The interest, value, and applications which have already been demonstrated for glycerol carbonate is the driving factor in the interest in the synthesis of cyclic carbonates from other sugar alcohols in this project. The synthesis and applications of novel cyclic carbonates from other polyols, which can be readily derived from sugar-feedstocks by a simple hydrogenation of the corresponding sugar will be studied.
The starting point for the project is the unpublished work from within the group which has shown that cyclic carbonates can be synthesised by reactions of sugar alcohols with urea, dimethyl carbonate or carbonyl diimidazole, in chemical or enzyme catalysed routes or without catalysis. Each of these reactions has its benefits and its drawbacks, however, so comparing between the reaction types will allow for the optimum method to be determined. The aim of the work is to design reaction methods which will allow for selective synthesis of the cyclic carbonates, by all the above routes. As these are novel compounds, with no standards available, the first step will to be design a reaction and purification to give these carbonate standards, which will need to be fully characterised (NMR, CHN, Mass spec, FTIR). These standards can then be used for identification of reaction products from synthesis where multiple products are possible (e.g. reactions with Urea which can have lower selectivity), and for exploring potential applications such as polymerisation reactions.
Once a reliable route to standards has been identified, reaction methods using more sustainable reagents will be developed. Previous work has shown that these reactions can have reduced selectivity, so it will be important to design the reactions carefully, chose catalysts, conditions, and reagent ratios to maximise the yield of the desired carbonates. The effect of temperature and different catalysts/enzymes will be explored. There is also the possibility, to carry out the reaction under reduced pressure, and distil products in-situ, which would be excellent for future industrial synthesis. The routes can then be compared in terms of yield, selectivity, efficiency and 'green' credentials to determine the optimum route to the cyclic carbonates.

References:

1. Christy, S.; Noschese, A.; Lomeli-Rodriguez, M.; Greeves, N.; Lopez-Sanchez, J. A., Recent progress in the synthesis and applications of glycerol carbonate. Current Opinion in Green and Sustainable Chemistry 2018, 14, 99-107.
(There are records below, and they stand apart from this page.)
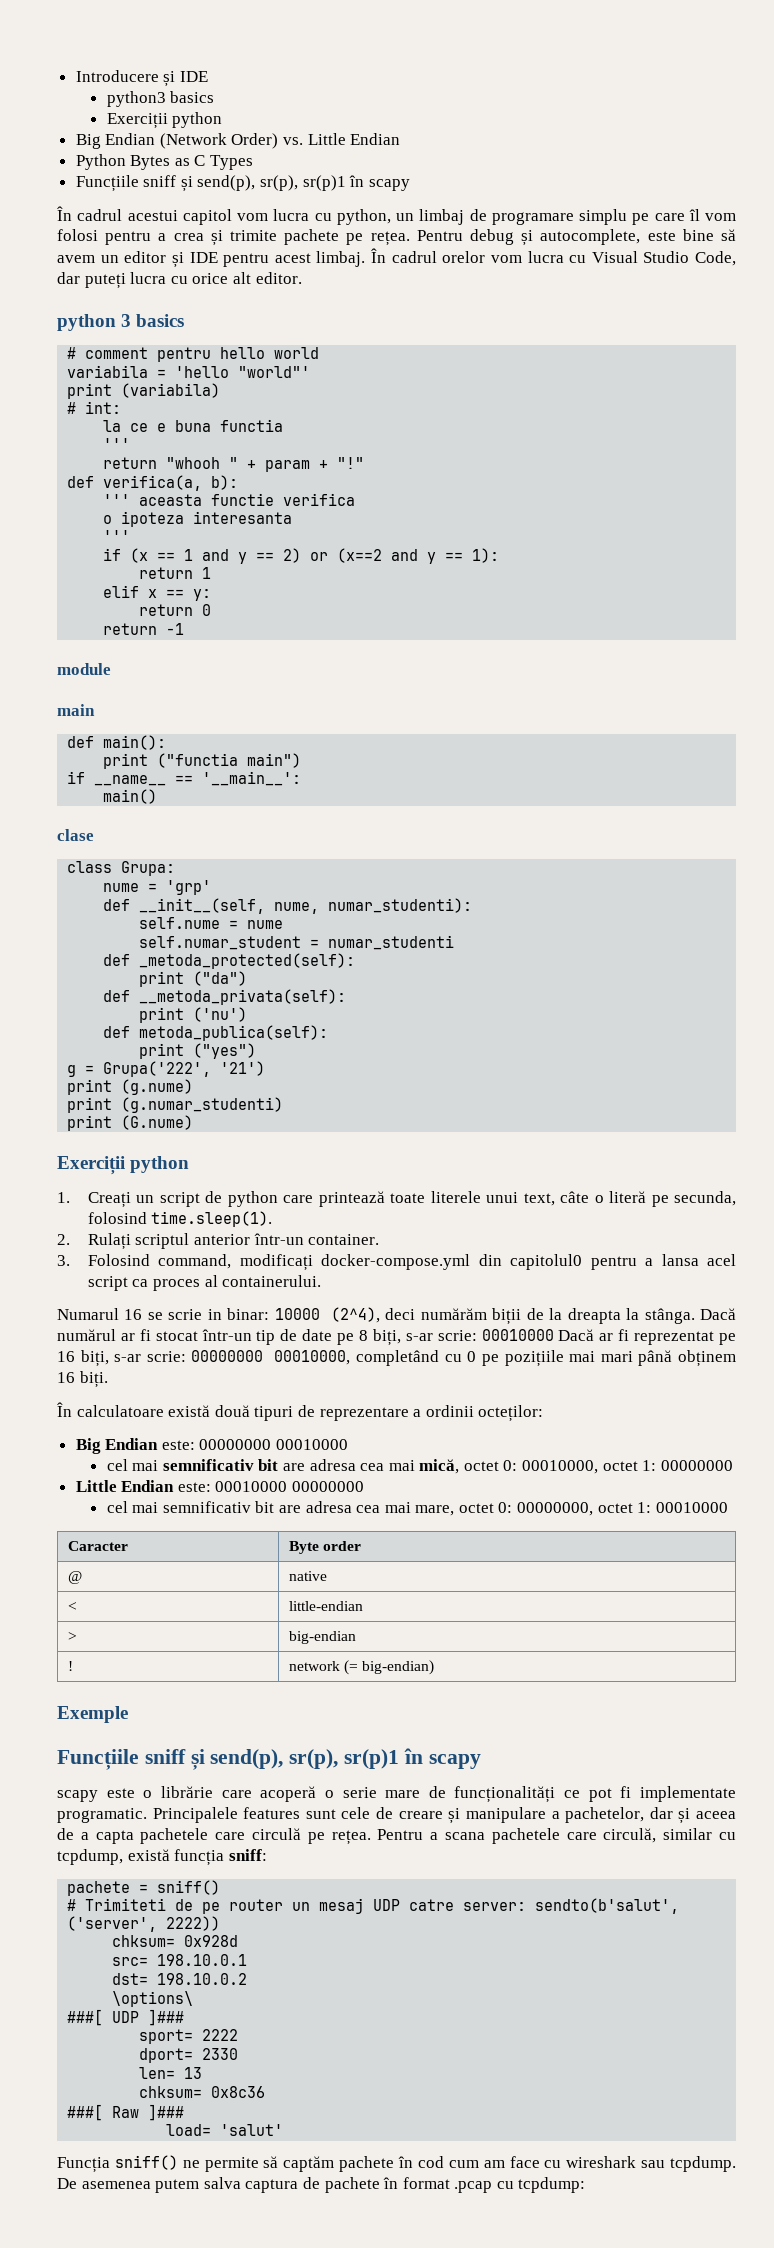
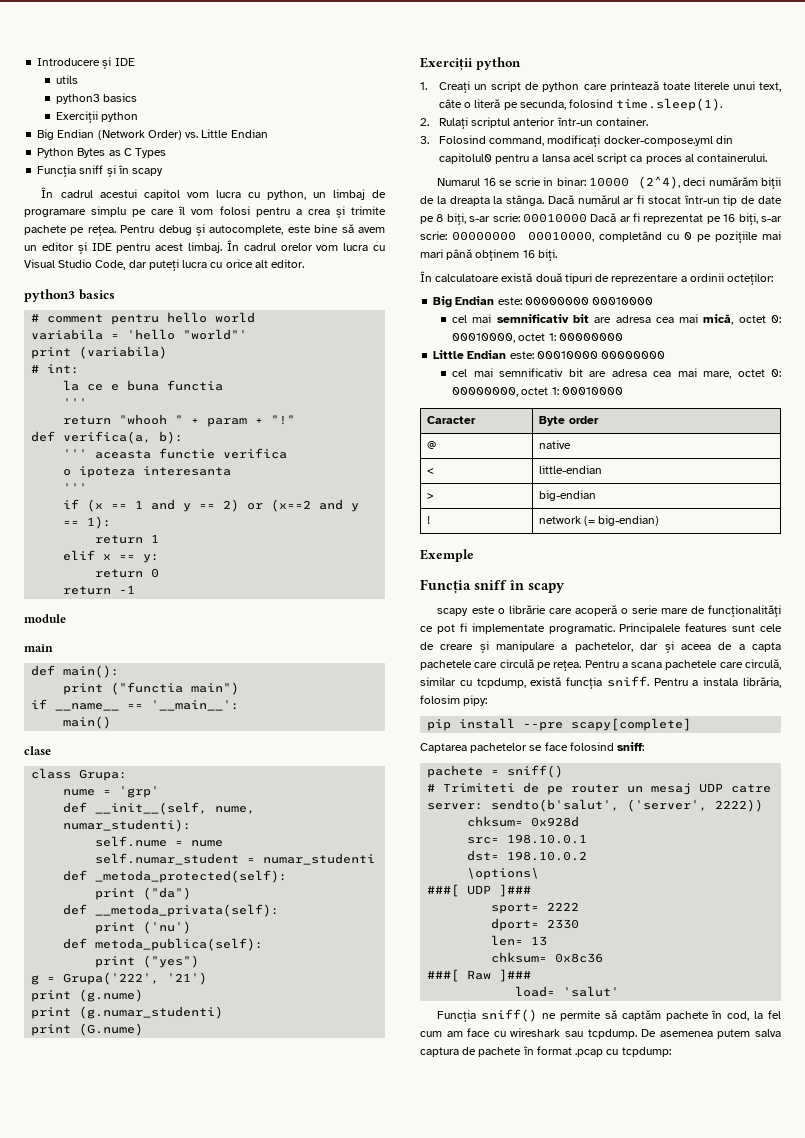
(208, 76) none -> [56,75,79,84] // utils
[75,175,346,192] Funcțiile sniff și send(p), sr(p), sr(p)1 -> [37,165,116,177] Funcția sniff și
[57,314,132,331] python 3 -> [24,289,75,302] python3
[57,1749,400,1770] Funcțiile sniff și send(p), sr(p), sr(p)1 -> [420,579,507,594] Funcția sniff
(225, 1857) none -> [606,676,781,688] [420,695,488,706] [427,718,692,731] [420,742,614,753] sniff. Pentru a instala librăria, folosim pipy: // pip install --pre scapy[complete] // Captarea pachetelor se face folosind
[417,2156,444,2168] cod -> [727,1010,781,1021] cod, la fel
2. Sonnati, M. O.; Amigoni, S.; Taffin de Givenchy, E. P.; Darmanin, T.; Choulet, O.; Guittard, F., Glycerol carbonate as a versatile building block for tomorrow: synthesis, reactivity, properties and applications. Green Chemistry 2013, 15 (2), 283-306.

3. Ochoa-Gómez, J. R.; Gómez-Jiménez-Aberasturi, O.; Ramirez-López, C.; Belsué, M., A Brief Review on Industrial Alternatives for the Manufacturing of Glycerol Carbonate, a Green Chemical. Organic Process Research & Development 2012, 16 (3), 389-399.